Long known for his elegant (but wicked) comedies of manners, Lubitz went into full-blown satire here. Tightly scripted, most of the humour came the witty dialogues:
Col. Erhhardt, upon asked if he had heard of the 'great, great actor, Joseph Tura' says that he'd seen the actor before the war - 'What he did to Hamlet, we are now doing to Poland.'
Or Greenberg, a Jew (though it's never mentioned in the film), telling Ravitch, 'What you are, I wouldn't eat!' Ravitch's response? 'Are you calling me a ham?'
The film relentlessly mocks the blind obedience of the German troops (in one scene, the pilots jump out of the plane without parachutes when ‘Hitler’ orders them to), and the total authoritarianism of the Nazi regime. Lubitz also directly mocked Hitler – Dubosh, excoriating Bronsky as not being very Hitler-like, remarks, ‘To me, he’s just a man with a little moustache.’ Whereupon the troupe’s make-up man quips, ‘So is Hitler.'
And when Col. Ehrhardt says (of Schultz) that one cannot trust a man who doesn’t smoke, drink or eat meat, Tura (as Prof. Siletsky) promptly responds, "Like our Führer?' – the implication being that Hitler cannot be trusted either.

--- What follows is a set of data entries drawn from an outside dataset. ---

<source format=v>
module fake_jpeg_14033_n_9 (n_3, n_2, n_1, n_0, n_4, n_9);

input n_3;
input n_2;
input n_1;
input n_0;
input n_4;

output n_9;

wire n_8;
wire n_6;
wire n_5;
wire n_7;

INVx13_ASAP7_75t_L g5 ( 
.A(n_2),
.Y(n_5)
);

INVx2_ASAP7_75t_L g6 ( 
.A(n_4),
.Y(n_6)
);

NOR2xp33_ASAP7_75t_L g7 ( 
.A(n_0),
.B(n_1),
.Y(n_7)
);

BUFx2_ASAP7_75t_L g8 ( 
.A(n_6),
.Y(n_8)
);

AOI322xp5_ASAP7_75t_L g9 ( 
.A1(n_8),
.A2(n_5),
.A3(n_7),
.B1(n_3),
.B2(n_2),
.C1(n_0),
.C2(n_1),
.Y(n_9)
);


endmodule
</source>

The film doesn’t make light of the horrors of the Nazi regime. While the voiceover informs us that the Germans bombed Warsaw just to show they could, it’s the stark images that stay on in your consciousness.

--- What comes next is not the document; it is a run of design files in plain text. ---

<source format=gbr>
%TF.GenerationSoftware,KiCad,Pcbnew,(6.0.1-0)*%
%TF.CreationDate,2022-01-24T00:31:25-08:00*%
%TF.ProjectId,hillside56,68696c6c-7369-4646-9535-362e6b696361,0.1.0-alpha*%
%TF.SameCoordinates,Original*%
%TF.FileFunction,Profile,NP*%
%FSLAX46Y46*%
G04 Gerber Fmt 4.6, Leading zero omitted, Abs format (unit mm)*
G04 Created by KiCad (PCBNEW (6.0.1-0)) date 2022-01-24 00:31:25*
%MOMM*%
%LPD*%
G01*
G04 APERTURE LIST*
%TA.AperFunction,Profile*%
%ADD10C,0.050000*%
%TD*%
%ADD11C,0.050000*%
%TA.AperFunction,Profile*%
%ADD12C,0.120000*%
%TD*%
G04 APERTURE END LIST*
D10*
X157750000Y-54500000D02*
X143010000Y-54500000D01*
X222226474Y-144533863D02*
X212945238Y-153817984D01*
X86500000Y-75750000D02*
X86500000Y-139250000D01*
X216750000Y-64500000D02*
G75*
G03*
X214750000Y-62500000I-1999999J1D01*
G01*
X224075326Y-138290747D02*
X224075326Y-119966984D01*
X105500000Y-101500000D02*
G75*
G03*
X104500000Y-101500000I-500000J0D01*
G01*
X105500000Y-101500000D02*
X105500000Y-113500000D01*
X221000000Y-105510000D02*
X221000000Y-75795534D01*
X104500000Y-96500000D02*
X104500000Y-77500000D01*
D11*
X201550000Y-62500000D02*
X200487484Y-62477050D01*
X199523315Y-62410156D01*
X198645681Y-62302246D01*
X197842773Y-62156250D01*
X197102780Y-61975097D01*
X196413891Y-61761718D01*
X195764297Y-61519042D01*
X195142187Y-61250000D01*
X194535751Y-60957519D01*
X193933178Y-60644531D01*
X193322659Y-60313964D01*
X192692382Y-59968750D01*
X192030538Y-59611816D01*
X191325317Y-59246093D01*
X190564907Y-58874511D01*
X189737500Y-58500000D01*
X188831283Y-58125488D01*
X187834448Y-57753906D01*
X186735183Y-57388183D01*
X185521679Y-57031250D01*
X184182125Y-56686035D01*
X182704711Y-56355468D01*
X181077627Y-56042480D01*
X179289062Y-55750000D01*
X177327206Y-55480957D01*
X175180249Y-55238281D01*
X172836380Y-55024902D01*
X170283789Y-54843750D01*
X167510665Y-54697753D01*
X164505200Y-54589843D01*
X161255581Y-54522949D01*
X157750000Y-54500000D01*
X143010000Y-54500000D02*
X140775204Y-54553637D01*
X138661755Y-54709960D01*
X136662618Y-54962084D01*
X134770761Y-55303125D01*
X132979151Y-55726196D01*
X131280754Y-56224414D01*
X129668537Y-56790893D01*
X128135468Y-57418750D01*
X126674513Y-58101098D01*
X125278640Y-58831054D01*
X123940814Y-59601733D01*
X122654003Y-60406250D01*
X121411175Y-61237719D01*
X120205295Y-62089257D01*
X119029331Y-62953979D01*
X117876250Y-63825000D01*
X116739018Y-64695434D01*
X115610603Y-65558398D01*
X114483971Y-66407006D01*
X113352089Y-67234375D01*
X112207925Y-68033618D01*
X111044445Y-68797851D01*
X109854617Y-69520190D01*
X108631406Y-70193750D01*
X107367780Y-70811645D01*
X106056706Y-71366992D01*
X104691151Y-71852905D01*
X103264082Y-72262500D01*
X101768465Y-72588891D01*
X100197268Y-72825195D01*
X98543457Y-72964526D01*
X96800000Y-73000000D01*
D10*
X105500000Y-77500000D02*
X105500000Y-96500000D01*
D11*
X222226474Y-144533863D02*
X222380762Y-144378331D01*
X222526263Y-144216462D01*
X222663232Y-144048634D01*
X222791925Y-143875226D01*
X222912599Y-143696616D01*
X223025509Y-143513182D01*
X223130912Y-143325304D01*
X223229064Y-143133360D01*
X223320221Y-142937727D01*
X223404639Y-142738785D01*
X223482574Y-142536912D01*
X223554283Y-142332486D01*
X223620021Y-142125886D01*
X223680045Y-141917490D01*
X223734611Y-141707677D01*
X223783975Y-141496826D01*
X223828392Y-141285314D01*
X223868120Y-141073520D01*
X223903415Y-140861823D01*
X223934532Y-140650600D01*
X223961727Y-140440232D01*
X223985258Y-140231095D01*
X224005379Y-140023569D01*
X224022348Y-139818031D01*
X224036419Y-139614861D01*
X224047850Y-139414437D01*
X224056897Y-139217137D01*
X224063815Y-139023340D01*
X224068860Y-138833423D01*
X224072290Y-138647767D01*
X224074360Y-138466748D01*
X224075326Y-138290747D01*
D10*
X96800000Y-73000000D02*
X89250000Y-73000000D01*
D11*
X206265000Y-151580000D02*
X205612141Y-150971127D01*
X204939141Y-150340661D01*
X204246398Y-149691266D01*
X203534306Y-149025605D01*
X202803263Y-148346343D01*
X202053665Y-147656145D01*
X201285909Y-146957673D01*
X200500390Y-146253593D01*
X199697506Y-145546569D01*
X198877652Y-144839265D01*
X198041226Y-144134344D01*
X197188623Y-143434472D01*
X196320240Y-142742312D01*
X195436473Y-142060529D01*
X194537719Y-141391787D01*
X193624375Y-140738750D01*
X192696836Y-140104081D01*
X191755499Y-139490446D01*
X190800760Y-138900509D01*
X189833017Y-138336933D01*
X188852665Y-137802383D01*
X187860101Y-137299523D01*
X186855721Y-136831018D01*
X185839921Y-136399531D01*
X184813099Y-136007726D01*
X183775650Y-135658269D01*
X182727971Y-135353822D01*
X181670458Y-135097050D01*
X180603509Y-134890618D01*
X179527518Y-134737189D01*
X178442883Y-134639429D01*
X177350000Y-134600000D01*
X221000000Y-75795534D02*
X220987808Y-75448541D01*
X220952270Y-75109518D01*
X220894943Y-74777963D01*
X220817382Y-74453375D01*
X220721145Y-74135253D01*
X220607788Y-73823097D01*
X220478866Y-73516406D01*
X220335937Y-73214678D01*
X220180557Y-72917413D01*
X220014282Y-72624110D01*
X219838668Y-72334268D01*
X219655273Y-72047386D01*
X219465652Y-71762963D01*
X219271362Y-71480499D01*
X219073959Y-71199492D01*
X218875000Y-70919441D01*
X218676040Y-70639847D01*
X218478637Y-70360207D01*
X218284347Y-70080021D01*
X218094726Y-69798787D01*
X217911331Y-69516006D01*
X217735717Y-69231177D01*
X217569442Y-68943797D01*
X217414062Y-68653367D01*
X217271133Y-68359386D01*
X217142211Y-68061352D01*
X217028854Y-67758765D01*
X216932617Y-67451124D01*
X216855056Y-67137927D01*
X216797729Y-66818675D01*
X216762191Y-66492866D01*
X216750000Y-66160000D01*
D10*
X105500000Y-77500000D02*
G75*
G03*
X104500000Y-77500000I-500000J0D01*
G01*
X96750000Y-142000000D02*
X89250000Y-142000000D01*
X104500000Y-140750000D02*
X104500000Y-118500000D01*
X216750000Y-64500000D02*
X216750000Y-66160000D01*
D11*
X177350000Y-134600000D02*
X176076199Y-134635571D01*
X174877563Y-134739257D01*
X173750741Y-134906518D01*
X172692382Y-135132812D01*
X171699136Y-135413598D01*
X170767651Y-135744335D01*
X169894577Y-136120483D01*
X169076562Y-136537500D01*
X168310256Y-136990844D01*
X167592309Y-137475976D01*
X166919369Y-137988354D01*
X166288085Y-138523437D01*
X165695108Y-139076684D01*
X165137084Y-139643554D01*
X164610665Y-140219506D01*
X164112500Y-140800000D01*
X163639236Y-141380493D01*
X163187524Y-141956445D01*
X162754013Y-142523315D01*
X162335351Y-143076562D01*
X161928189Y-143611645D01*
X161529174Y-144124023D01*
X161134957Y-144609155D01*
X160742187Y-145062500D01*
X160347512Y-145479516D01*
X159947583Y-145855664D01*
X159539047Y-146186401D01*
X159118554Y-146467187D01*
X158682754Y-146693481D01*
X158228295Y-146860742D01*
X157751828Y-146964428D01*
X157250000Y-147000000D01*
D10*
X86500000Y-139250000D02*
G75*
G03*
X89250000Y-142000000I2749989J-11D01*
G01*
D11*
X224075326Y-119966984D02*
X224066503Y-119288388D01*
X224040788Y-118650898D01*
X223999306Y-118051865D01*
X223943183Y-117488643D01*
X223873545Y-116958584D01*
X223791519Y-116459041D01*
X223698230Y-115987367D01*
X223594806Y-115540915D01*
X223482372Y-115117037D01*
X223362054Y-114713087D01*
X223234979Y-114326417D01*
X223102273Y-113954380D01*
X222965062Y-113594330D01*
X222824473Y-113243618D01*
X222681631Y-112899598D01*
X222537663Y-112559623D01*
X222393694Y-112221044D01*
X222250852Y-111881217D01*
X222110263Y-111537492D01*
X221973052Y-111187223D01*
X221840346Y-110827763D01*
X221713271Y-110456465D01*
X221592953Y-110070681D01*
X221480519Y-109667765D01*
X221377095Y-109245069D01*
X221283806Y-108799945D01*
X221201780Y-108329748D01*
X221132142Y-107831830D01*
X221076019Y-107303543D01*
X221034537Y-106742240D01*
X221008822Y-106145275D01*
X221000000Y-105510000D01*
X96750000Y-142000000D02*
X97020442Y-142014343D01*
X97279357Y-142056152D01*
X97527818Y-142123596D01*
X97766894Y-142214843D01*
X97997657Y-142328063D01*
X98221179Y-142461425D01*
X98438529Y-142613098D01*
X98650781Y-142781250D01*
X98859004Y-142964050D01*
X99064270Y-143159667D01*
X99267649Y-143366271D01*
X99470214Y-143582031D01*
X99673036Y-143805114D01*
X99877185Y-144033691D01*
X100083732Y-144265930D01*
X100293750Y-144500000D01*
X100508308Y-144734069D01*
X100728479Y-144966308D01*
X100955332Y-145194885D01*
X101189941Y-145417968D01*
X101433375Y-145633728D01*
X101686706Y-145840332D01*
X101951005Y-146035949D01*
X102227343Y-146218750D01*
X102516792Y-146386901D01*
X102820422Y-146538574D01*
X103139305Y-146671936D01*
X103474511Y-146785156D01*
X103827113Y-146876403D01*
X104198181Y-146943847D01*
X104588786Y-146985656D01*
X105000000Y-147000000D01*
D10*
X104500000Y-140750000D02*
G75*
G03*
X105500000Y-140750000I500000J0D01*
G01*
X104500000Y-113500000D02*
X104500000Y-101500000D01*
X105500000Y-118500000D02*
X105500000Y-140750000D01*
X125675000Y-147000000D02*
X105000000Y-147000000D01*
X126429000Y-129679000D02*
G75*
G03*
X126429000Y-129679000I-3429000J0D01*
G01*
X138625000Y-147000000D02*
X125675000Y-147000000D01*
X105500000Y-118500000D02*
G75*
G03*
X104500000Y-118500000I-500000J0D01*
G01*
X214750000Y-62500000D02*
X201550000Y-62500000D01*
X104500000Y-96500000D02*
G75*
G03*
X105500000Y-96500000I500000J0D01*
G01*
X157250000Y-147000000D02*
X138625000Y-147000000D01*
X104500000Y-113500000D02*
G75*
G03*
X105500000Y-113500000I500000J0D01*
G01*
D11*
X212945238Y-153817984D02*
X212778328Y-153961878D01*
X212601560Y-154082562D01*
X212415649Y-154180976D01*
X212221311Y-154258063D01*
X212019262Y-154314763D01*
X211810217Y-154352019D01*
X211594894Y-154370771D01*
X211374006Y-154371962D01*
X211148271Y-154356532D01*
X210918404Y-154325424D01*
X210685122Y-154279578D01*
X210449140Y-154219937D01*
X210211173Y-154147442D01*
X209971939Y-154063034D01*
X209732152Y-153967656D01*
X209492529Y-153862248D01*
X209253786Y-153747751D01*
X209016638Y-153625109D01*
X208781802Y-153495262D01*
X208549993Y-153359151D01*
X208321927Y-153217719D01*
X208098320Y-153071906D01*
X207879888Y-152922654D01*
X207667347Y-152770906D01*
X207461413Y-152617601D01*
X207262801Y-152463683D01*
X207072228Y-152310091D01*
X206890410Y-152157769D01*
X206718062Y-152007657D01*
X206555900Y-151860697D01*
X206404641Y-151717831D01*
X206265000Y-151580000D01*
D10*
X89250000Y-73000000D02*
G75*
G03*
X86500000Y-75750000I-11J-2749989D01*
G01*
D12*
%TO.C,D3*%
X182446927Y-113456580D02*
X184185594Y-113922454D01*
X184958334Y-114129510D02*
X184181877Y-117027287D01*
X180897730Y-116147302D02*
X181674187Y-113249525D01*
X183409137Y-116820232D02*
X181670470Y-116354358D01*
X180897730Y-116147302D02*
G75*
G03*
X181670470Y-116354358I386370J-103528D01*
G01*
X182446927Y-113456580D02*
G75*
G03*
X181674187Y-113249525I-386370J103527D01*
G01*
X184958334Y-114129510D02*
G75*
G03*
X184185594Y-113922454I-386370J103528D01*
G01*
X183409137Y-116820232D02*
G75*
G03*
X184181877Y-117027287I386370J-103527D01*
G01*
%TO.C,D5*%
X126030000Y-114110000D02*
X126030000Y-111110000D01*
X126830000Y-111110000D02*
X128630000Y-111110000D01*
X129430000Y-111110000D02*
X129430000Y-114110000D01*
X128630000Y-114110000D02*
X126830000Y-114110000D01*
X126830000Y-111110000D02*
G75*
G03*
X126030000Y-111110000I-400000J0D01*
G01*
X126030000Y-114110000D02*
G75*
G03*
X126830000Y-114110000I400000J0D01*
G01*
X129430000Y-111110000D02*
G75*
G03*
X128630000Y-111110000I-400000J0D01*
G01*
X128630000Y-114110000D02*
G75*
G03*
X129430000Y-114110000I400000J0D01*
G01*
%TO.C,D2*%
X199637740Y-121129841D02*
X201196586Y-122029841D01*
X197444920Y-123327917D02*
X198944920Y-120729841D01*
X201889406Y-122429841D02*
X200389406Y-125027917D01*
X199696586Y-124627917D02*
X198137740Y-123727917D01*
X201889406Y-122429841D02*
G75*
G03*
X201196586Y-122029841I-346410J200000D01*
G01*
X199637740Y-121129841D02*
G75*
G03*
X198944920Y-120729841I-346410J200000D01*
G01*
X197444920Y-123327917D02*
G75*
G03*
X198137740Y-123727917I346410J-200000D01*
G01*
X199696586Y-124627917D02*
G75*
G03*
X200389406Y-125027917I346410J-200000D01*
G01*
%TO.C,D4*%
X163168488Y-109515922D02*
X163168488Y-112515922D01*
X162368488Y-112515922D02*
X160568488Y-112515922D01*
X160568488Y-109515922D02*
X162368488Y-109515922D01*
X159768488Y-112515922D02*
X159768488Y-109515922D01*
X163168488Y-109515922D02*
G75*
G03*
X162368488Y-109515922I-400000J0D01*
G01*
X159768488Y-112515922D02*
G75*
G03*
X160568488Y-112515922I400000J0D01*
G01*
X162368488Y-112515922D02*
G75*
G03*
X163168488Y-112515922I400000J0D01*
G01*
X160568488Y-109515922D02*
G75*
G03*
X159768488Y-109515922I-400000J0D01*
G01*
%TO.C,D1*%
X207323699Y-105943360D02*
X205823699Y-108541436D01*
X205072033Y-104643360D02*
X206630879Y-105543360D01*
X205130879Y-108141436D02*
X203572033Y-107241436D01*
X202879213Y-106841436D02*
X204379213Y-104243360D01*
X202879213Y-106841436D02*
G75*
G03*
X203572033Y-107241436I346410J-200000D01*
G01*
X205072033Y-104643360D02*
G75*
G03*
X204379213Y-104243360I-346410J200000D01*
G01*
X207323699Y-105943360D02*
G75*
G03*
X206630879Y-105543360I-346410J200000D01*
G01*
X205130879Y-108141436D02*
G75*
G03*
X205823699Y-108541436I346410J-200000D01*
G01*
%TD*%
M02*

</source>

The light scenes – where Maria is not allowed to leave the hotel (occupied by the Gestapo) because the professor hasn’t left word that she could – also emphasise how oppressive it was endure Nazi occupation. The film also makes direct commentaries on concentration camps and considering that the Nazi threat was looming, it must have taken guts to lampoon the Gestapo in 1942.
Jack Benny and Carole Lombard shine in their respective roles as ‘that great, great actor, Joseph Tura’ and his wife, Maria. However, there’s a consummate cast of supporting actors who are brilliant in their own way, even if they only have a couple of scenes. One example of this is Anna (Maud Eburne), Maria’s maid. She’s devoted to Maria, but dryly sarcastic. When Maria casually remarks that it might be best if her husband doesn’t know of her tryst with Lt Stanislav, Anna quips: “What the husband doesn’t know won’t hurt the wife.”
Now, if I really want to compare this to the Mel Brooks version, I will have to watch that again. Perhaps later. But for now, this film is a treat - if you haven't watched it already, do watch.